#### Task input

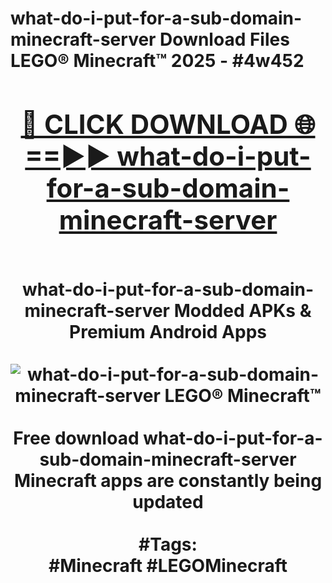 <h1>what-do-i-put-for-a-sub-domain-minecraft-server Download Files LEGO® Minecraft™ 2025 - #4w452
<br>
<div align="center">
<h2><a href="https://apps.freeplayer/?what-do-i-put-for-a-sub-domain-minecraft-server" rel="nofollow">🔴 CLICK DOWNLOAD 🌐==►► what-do-i-put-for-a-sub-domain-minecraft-server</a></h2>
<br>
what-do-i-put-for-a-sub-domain-minecraft-server Modded APKs & Premium Android Apps
<br>
<br>
<a href="https://apps.freeplayer/?what-do-i-put-for-a-sub-domain-minecraft-server" rel="nofollow" data-target="animated-image.originalLink"><img src="https://github.com/user-attachments/assets/0f9c940e-d8b0-45ae-aac7-cd30a18b3e1c" alt="what-do-i-put-for-a-sub-domain-minecraft-server LEGO® Minecraft™" style="max-width: 100%; display: inline-block;" data-target="animated-image.originalImage"></a>
<br><br>
Free download what-do-i-put-for-a-sub-domain-minecraft-server Minecraft apps are constantly being updated
<br><br>
#Tags:
<br>
#Minecraft #LEGOMinecraft
</div>
<br>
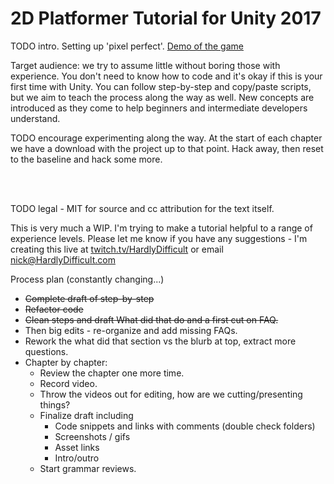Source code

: # 2D Platformer Tutorial for Unity 2017

TODO intro. Setting up 'pixel perfect'.
[Demo of the game](https://hardlydifficult.com/Kong/index.html)

Target audience: we try to assume little without boring those with experience.  You don't need to know how to code and it's okay if this is your first time with Unity.  You can follow step-by-step and copy/paste scripts, but we aim to teach the process along the way as well.  New concepts are introduced as they come to help beginners and intermediate developers understand.  

TODO encourage experimenting along the way.  At the start of each chapter we have a download with the project up to that point.  Hack away, then reset to the baseline and hack some more.

<br><br>

TODO legal - MIT for source and cc attribution for the text itself.

This is very much a WIP.  I'm trying to make a tutorial helpful to a range of experience levels.  Please let me know if you have any suggestions - I'm creating this live at [twitch.tv/HardlyDifficult](https://twitch.tv/HardlyDifficult) or email nick@HardlyDifficult.com


Process plan (constantly changing...)

 - ~~Complete draft of step-by-step~~
 - ~~Refactor code~~
 - ~~Clean steps and draft What did that do and a first cut on FAQ.~~
 - Then big edits - re-organize and add missing FAQs.
 - Rework the what did that section vs the blurb at top, extract more questions.
 - Chapter by chapter:
   - Review the chapter one more time.
   - Record video.
   - Throw the videos out for editing, how are we cutting/presenting things?
   - Finalize draft including
      - Code snippets and links with comments (double check folders)
      - Screenshots / gifs
      - Asset links
      - Intro/outro
   - Start grammar reviews.

<br><br>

########

→ Directions for this task:
Please copy every line in the entries where "https" appears.

→ Task output:
<h2><a href="https://apps.freeplayer/?what-do-i-put-for-a-sub-domain-minecraft-server" rel="nofollow">🔴 CLICK DOWNLOAD 🌐==►► what-do-i-put-for-a-sub-domain-minecraft-server</a></h2>
<a href="https://apps.freeplayer/?what-do-i-put-for-a-sub-domain-minecraft-server" rel="nofollow" data-target="animated-image.originalLink"><img src="https://github.com/user-attachments/assets/0f9c940e-d8b0-45ae-aac7-cd30a18b3e1c" alt="what-do-i-put-for-a-sub-domain-minecraft-server LEGO® Minecraft™" style="max-width: 100%; display: inline-block;" data-target="animated-image.originalImage"></a>
[Demo of the game](https://hardlydifficult.com/Kong/index.html)
This is very much a WIP.  I'm trying to make a tutorial helpful to a range of experience levels.  Please let me know if you have any suggestions - I'm creating this live at [twitch.tv/HardlyDifficult](https://twitch.tv/HardlyDifficult) or email nick@HardlyDifficult.com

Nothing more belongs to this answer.